Justifier le sort prévu des animaux à l’issue de la procédure.
Tous les animaux seront mis à mort à l’issue des procédures. Le prélèvement de tissus (en particulier le cerveau) permettra l’analyse, à un niveau biochimique, des conséquences éventuelles de la consommation chronique de sucre.
Application de la règle des "3R"
1. Remplacement
L’utilisation d’animaux vivants et vigiles est forcément obligatoire pour mesurer la consommation orale d’une solution sucrée et ses conséquences éventuelles sur les capacités mnésiques et le niveau d’anxiété. Il n’y a actuellement pas d’alternative pour répondre aux questions abordées par le projet.
2. Réduction
Le nombre d’animaux est calculé au plus juste en fonction des prérequis statistiques et de notre expertise en matière de comportement, soit 12 animaux/condition pour les expériences de comportement et 10/condition pour les approches moléculaires. Des tests statistiques seront effectués sur les données et les expériences seront terminées dès que ces tests auront confirmé ou infirmé l’hypothèse que nous avons formulée.
3. Raffinement
Notre protocole expérimental impose que les rats, placés par paires dans des cages standard qui n’entravent pas la communication sonore et olfactive et où ils disposent de morceaux de bois à ronger, soient examinés (pesée, aspect externe) tous les deux jours.
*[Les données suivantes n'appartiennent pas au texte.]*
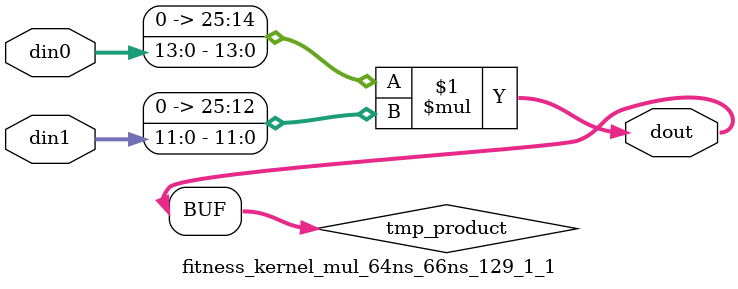
<source format=v>

`timescale 1 ns / 1 ps

 module fitness_kernel_mul_64ns_66ns_129_1_1(din0, din1, dout);
parameter ID = 1;
parameter NUM_STAGE = 0;
parameter din0_WIDTH = 14;
parameter din1_WIDTH = 12;
parameter dout_WIDTH = 26;

input [din0_WIDTH - 1 : 0] din0; 
input [din1_WIDTH - 1 : 0] din1; 
output [dout_WIDTH - 1 : 0] dout;

wire signed [dout_WIDTH - 1 : 0] tmp_product;
























assign tmp_product = $signed({1'b0, din0}) * $signed({1'b0, din1});











assign dout = tmp_product;





















endmodule

</source>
L’habituation à la personne et à la manipulation est donc assurée. Leur consommation d’eau, de nourriture et d’eau sucrée est mesurée à la même fréquence. L’isolement de chaque animal n’est réalisé que lorsqu’il est placé en situation de test (consommation de sucre sur 2h, tests de mémoire ou d’anxiété, activité locomotrice de 24h). L’enchaînement des rests comportementaux est élaboré pour qu’il soit compatible avec les règles du bien-être animal. Aucune chirurgie n’est programmée. la mise en place et le respect des points limites est assurée par la surveillance d’éventuels signes de détresse physique ou de changements de comportements majeurs des animaux ainsi que par l’évaluation de leur état général.
Expliquer le choix des espèces et les stades de développement y afférents.
Le Rat représente une alternative de choix pour la modélisation préclinique des troubles alimentaires et l’addiction. Sur un plan évolutif, les rongeurs appartiennent au clade des mammifères le plus proche de celui des Primates. Le choix du Rat s’impose par l’existence de très nombreuses données anatomiques, électrophysiologiques et comportementales solides sur la cognition, mémoire, mais aussi l’anxiété et la dépression Les bases neurobiologiques de la mémoire, de l’anxiété ou de la dépression étudiées chez le rongeur, et notamment chez le Rat, ont permis de grandes avancées dans la compréhension de ces phénomènes physiologiques et pathologiques chez l’homme. Par ailleurs, le rat possède des capacités cognitives élaborées et un répertoire comportemental complexe. Animal social, il s’adapte bien à la vie au laboratoire et coopère facilement dans les tâches comportementales. Les tests comportementaux débutent à l’âge de 6 semaines, chez le rat adolescent. L’adolescence est une période critique dans le développement de comportement de recherche et de consommation de drogues ou de récompenses naturelles comme le sucre. La plasticité cérébrale, très importante à cet âge-là, est une source de vulnérabilité en termes de contrôle du comportement et de conséquences à la consommation excessive de sucre.